PROVIDED TEXT:
● ● ●

Human traffickers depend on the transportation industry to operate —from the recruitment stage to the every-day operation of a trafficking enterprise. Transportation hubs serve as popular recruitment grounds for traffickers because runaway youth and other vulnerable persons with nowhere to go can often be found in these places. Truck stops and other rest stations along big highways are also popular locations for traffickers to force victims to solicit sex. Further, victims, once recruited, use trains, buses, cabs and other modes of transportation to get them to where they think they will find legitimate jobs. Traffickers constantly move victims to make tracking them down more difficult and to keep victims from developing relationships with anyone but their traffickers). The transportation industry has a front-row seat to an industry often hidden in plain sight and TAT is capitalizing on this to mobilize truckers.   [Source]

TAT’s mission is to “educate, equip, empower, and mobilize members of the trucking and travel plaza industry to combat domestic sex trafficking” (Fuessel). They seek to change the mindset around sex work from the all-too-common reaction of shrugging off prostitutes as criminals or ”loose“ — to considering the story behind the person soliciting sex. It is critical that bystanders consider that, too often, these women are not willingly engaging in sex acts. TAT works closely with the National Human Trafficking Hotline (run by Polaris) and trusted local law enforcement to transform a bystander’s suspicions into action and another victim saved.

● ● ●

Data items:
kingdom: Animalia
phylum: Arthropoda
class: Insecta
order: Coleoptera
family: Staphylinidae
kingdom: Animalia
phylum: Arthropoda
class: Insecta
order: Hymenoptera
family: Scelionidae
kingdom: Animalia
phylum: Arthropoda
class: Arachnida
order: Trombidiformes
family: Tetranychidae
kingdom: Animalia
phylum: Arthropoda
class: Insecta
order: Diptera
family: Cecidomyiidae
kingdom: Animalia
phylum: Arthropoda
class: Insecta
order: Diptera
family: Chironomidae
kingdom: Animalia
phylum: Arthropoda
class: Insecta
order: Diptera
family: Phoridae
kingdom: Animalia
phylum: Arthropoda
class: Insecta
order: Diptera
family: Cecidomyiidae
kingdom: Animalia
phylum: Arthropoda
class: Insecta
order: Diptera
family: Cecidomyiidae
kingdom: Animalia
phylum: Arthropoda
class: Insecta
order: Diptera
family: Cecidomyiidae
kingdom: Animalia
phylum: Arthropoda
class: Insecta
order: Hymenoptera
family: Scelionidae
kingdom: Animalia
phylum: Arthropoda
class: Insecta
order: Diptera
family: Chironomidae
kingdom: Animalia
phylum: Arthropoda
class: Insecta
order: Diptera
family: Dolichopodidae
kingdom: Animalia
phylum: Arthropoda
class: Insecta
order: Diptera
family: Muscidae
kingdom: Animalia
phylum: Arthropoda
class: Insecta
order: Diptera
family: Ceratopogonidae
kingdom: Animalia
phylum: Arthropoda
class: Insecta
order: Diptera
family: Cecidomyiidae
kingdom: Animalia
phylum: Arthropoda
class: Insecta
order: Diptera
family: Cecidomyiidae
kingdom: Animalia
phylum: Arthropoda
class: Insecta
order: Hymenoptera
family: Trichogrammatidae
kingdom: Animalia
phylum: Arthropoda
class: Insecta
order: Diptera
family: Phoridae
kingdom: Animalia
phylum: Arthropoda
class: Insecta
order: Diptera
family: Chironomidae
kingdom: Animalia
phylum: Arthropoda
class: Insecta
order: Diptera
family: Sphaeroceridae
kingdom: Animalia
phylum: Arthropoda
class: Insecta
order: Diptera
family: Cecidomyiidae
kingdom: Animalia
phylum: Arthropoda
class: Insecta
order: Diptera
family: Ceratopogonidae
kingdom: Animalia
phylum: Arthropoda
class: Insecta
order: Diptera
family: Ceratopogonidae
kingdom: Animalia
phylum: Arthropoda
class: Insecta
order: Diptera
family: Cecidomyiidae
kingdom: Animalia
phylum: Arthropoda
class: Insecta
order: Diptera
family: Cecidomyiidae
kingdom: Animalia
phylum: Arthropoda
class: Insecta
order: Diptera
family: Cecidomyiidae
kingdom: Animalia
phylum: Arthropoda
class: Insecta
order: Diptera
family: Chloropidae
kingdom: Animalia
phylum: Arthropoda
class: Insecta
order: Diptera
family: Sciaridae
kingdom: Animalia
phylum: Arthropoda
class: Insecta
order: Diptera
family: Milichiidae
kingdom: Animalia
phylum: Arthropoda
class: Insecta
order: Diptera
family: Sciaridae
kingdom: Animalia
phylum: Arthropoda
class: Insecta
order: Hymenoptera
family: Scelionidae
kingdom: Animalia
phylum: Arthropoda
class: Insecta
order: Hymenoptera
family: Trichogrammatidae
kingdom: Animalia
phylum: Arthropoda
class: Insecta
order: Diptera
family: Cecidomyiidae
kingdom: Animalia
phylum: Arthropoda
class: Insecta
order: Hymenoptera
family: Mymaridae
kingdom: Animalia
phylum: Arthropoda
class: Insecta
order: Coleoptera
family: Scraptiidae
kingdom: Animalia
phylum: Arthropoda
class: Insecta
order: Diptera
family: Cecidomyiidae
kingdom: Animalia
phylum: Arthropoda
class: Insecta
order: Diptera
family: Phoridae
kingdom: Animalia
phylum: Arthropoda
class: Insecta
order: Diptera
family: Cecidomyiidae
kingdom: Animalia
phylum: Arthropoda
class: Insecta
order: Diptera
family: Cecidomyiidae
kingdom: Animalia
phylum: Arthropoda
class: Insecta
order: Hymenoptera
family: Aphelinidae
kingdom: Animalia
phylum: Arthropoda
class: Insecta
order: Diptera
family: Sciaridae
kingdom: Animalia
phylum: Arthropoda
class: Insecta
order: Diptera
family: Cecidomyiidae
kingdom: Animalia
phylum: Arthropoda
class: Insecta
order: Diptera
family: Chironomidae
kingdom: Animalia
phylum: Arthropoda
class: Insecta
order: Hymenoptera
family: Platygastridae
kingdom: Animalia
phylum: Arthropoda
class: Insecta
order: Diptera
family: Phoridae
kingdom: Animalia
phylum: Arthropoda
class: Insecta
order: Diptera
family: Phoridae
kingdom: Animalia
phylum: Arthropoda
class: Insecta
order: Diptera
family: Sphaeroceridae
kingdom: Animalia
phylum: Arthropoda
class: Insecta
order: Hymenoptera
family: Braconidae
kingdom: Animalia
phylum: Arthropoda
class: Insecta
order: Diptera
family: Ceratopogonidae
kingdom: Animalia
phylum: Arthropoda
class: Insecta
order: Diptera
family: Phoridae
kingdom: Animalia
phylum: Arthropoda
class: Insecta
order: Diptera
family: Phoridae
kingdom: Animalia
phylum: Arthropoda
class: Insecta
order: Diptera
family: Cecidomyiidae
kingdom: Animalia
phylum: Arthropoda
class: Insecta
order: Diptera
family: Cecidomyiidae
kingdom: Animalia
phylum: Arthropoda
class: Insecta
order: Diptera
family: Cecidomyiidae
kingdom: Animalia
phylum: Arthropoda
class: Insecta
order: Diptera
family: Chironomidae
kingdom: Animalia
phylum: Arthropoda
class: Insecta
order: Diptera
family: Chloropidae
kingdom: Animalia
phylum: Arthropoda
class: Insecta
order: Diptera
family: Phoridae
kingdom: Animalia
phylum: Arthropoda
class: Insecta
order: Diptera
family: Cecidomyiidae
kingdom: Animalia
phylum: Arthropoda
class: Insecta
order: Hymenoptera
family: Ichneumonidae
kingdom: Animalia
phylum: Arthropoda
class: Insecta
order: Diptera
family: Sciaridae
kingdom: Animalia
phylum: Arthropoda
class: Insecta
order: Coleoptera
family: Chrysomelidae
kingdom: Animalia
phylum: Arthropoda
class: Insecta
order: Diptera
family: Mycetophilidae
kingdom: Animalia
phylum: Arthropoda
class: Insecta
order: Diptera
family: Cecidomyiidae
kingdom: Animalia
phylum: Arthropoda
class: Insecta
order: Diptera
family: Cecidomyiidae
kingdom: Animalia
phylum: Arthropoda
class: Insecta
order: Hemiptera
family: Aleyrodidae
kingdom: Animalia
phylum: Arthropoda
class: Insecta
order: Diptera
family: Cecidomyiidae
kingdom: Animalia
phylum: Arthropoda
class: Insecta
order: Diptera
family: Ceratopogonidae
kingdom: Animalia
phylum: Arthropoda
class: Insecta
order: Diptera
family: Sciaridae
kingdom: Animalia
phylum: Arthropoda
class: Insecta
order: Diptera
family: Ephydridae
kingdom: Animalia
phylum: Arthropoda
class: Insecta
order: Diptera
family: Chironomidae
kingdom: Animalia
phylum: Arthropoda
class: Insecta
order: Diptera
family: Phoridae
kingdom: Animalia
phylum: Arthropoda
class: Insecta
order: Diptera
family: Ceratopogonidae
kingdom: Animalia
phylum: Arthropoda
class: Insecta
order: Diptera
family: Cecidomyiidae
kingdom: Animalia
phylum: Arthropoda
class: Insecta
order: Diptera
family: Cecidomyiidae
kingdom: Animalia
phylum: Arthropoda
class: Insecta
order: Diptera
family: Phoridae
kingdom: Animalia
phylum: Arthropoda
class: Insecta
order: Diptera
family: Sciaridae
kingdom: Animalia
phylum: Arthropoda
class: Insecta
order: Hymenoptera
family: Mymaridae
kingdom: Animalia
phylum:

● ● ●

GIVEN PROBLEM 1: Rewrite the part of the passage on truckers and sex trafficking starting with "TAT’s mission is" and going on through "another victim saved.", changing "combat" to "fight".
GIVEN PROBLEM 2: Continue the passage on truckers and sex trafficking with the next few sentences after its final one.

TASK ANSWER 1:
TAT’s mission is to “educate, equip, empower, and mobilize members of the trucking and travel plaza industry to fight domestic sex trafficking” (Fuessel). They seek to change the mindset around sex work from the all-too-common reaction of shrugging off prostitutes as criminals or ”loose“ — to considering the story behind the person soliciting sex. It is critical that bystanders consider that, too often, these women are not willingly engaging in sex acts. TAT works closely with the National Human Trafficking Hotline (run by Polaris) and trusted local law enforcement to transform a bystander’s suspicions into action and another victim saved.

TASK ANSWER 2:
This example from 2016, in which a routine premise-check turned into a trafficking ring-bust because of two individuals’ TAT training, shows how TAT is disrupting the trafficking industry: “Field manager Adepiti at the TA Travel Plaza was making a premise check, including the fuel desk, mechanics shop, and hotel, when Alan Bailey, the night porter, told him a young lady had recently come in dressed provocatively; the porter suspected prostitution. After speaking with both the driver of the van that brought the girl, as well as the young lady when she left the hotel, Adepiti believed the girl was being trafficked. He contacted Howard County police. When detectives arrived, they recognized a woman from one of the “X-Factor” ads they’d been investigating for two months on As a result of Adepiti’s call, they arrested two men and a woman on human trafficking charges. The trio were advertising as many as 12 women from various states, posting ads, renting hotel rooms, scheduling appointments for prostitution and taking money from the women after they were forced to perform sex acts. Detectives also learned all three individuals provided drugs to keep the women high, making them work without sleep, assaulting them and forcing them to perform sex acts with them under threat. Police were able to locate and recover six of the women being abused by the ring of traffickers.” [Source]

The key to changing the populations’ mindset to question these potential-victims’ backstories,  is to reach a critical mass of the population. TAT has registered 663,971 individuals to date as certified truckers against trafficking (CTATs), distributed over 1 million wallet cards, partnered with hundreds of trucking companies/ schools/ associations/ truck stops, and trained over 1,000 law enforcement officers. The CTAT certification can be obtained in person or via online webinar and gives truckers who would otherwise be bystanders the tools to identify human trafficking. Wallet cards serve as quick reminders of trafficking red flags and include the National Trafficking Hotline number (click here to print your own). The organizations that TAT partners with allows them to reach a large percentage of the three million truck drivers on the roads in the United States. TAT ’s law enforcement training may be its most important effort in the fight against trafficking. The majority of law enforcement officers trained by TAT have received little or no previous training on handling trafficking cases. (Kylla Lanier, Deputy Director of TAT)

TAT’s model for fighting human trafficking is not only impactful but unique in it’s approach to maximizing impact. It was designed to be easily transferred to other sectors, such as the organization, “Convenience Stores Against Trafficking.” TAT’s model was also replicated in Mexico, in the “Guardianes del Asfalto” program. This type of replication demonstrates how TAT’s impact is being magnified across industries and borders. [Source]

Click here to read more stories about truckers who have saved victims of sex trafficking by using their training to spot victims and call the national hotline.

Click here and scroll down to the bottom of the page to learn how to get involved with TAT as an individual.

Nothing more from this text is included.